Une référence des relations judéo-chrétiennes

Réputé pour son calme, le père Jean Dujardin avait le souci impérieux de la transmission. Il a enseigné, entre autres, à l’École Cathédrale et au Collège des Bernardins à Paris ainsi qu’au séminaire Saint-Sulpice d’­Issy-les-Moulineaux.
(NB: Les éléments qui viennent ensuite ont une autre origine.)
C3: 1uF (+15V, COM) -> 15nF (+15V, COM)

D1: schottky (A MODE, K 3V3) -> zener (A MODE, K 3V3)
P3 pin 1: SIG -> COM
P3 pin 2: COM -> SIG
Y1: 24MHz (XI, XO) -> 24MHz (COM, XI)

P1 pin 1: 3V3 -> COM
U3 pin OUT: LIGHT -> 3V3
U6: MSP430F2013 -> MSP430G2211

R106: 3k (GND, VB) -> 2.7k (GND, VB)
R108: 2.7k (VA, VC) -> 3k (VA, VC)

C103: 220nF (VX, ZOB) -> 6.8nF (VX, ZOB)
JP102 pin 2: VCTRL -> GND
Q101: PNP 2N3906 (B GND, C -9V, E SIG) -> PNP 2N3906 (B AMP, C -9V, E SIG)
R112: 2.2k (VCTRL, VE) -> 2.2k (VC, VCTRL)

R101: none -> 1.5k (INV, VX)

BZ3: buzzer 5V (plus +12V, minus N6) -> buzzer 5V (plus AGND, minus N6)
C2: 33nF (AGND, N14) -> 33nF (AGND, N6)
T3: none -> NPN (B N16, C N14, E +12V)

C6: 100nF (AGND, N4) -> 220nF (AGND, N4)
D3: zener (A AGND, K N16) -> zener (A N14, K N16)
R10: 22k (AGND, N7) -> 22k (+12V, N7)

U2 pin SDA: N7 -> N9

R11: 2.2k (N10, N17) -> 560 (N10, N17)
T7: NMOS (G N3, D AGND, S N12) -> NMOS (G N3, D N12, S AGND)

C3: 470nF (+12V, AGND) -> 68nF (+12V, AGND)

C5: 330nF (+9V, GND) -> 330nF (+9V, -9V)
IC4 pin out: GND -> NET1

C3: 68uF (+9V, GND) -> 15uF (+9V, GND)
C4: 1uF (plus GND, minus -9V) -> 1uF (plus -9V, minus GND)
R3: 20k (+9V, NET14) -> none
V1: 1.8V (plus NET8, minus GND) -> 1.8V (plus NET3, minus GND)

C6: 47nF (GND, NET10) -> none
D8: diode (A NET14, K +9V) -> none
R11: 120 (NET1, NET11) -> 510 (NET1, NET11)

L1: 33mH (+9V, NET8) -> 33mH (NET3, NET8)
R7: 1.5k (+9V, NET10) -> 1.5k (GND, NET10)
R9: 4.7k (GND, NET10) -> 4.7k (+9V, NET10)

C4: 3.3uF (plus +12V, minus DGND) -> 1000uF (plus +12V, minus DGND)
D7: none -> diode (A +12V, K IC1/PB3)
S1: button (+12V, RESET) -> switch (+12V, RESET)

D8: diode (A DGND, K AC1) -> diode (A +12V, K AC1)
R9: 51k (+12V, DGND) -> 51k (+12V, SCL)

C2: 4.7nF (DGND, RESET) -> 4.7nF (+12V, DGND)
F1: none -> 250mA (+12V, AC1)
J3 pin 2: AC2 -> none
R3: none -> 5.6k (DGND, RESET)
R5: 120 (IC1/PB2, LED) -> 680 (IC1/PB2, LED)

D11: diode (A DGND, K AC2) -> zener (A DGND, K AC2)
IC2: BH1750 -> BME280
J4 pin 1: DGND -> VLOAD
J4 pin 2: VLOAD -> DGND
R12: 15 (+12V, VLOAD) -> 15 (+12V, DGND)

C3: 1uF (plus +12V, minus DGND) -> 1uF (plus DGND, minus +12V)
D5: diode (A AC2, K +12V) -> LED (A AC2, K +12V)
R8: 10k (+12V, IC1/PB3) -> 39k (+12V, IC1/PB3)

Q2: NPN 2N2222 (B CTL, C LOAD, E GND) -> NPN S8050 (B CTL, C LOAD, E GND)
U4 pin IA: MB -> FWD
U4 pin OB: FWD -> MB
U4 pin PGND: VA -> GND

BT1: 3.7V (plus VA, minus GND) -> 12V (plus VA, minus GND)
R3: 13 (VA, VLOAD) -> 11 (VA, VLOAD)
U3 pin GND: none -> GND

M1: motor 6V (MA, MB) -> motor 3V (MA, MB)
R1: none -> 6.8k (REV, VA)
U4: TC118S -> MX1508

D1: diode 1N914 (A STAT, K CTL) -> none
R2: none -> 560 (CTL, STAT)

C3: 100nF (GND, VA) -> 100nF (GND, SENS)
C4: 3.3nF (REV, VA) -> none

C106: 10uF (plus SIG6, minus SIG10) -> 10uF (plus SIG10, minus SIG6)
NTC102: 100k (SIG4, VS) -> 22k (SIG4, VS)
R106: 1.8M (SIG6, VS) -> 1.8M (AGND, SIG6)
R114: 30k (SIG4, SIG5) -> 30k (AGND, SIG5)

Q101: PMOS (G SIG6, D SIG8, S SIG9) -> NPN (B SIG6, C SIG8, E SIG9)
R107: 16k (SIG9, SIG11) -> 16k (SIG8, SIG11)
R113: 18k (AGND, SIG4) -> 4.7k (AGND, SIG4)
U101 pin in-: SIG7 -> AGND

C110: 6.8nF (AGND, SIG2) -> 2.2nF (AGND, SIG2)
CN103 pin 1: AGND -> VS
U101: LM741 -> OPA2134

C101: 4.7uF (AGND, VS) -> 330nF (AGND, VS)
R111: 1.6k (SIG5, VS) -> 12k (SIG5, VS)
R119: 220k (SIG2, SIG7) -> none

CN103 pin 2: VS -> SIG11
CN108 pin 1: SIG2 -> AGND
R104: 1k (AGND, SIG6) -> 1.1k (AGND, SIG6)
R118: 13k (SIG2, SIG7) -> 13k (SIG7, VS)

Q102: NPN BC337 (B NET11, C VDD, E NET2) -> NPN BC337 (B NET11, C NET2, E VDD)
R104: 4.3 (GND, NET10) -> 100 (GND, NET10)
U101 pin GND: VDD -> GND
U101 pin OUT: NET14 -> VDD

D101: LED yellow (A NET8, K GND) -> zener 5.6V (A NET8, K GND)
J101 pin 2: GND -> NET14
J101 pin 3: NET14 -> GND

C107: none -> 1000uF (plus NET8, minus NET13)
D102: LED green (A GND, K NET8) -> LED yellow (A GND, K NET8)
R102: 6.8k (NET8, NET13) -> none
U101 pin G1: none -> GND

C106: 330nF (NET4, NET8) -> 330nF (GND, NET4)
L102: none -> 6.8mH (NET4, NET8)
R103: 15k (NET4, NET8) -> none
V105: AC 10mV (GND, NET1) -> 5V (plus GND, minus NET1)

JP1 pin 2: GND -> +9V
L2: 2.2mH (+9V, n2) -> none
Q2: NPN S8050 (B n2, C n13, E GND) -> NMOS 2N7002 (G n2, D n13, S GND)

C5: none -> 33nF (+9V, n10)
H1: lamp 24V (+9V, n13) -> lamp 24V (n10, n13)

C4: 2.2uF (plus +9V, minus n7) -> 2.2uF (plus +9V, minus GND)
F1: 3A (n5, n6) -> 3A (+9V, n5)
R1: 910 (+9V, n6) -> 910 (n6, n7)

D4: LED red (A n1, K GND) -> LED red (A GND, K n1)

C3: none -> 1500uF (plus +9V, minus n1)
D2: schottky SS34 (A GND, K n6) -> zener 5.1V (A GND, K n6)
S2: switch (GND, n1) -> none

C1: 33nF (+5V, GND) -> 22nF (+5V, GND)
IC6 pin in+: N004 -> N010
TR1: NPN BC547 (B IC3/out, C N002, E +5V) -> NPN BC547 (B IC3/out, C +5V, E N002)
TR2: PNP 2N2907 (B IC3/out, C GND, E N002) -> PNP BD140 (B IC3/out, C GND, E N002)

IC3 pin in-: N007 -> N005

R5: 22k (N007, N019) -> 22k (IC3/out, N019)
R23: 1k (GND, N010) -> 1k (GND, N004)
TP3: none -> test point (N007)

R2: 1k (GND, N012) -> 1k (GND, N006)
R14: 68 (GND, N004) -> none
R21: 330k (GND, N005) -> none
Celui qui a été consulteur de la commission du Saint-Siège pour les relations religieuses avec le judaïsme a multiplié les conférences pour former les chrétiens au dialogue, au service information-documentation juifs et chrétiens (Sidic) par exemple, mais aussi, régulièrement invité dans les synagogues, pour expliquer le christianisme aux juifs.

Son héritage perdurera par les ouvrages de référence qu’il laisse comme L’Église catholique et le peuple juif, un autre regard (Calmann-Levy, 2004) ou Catholiques et juifs – Cinquante ans après Vatican II, où en sommes-nous ? (Albin Michel, 2012).

Ses obsèques seront célébrées jeudi 8 mars à 14 h 30 en l’église Saint-Eustache à Paris.

Rendons-grâces au Seigneur  pour sa riche contribution au dialogue judéo-chrétien et prions pour que son exemple motive des chrétiens à  avancer avec nos frères juifs sur un chemin de fraternité.

Sylvaine Lacout, Directrice du CCDEJ – Collège des Bernardins.

  • Lire ici le très bel hommage de Monsieur Franklin Rausky, doyen de l’Institut Elie Wiesel, au père Jean Dujardin : “Nous, croyants juifs engagés dans le dialogue avec nos frères chrétiens ne pouvons pas garder le silence au moment de ton départ pour Eretz ahaim, la terre de la vraie vie éternelle. (…) Pour tout ce que tu as fait au cours de tellement d’années, pour la rencontre et la réconciliation des enfants d’Abraham, longtemps enfermés dans une conflictualité interminable, pour tout ce que tu as dit, pour détruire des murs infranchissables et pour bâtir de solides passerelles entre les hommes et les communautés, nous croyants juifs, engagés dans un dialogue constructif et sincère avec les croyants chrétiens, te disons très simplement et très profondément : Merci. Que le souvenir des Justes soit pour l’éternité une source de bénédictions.”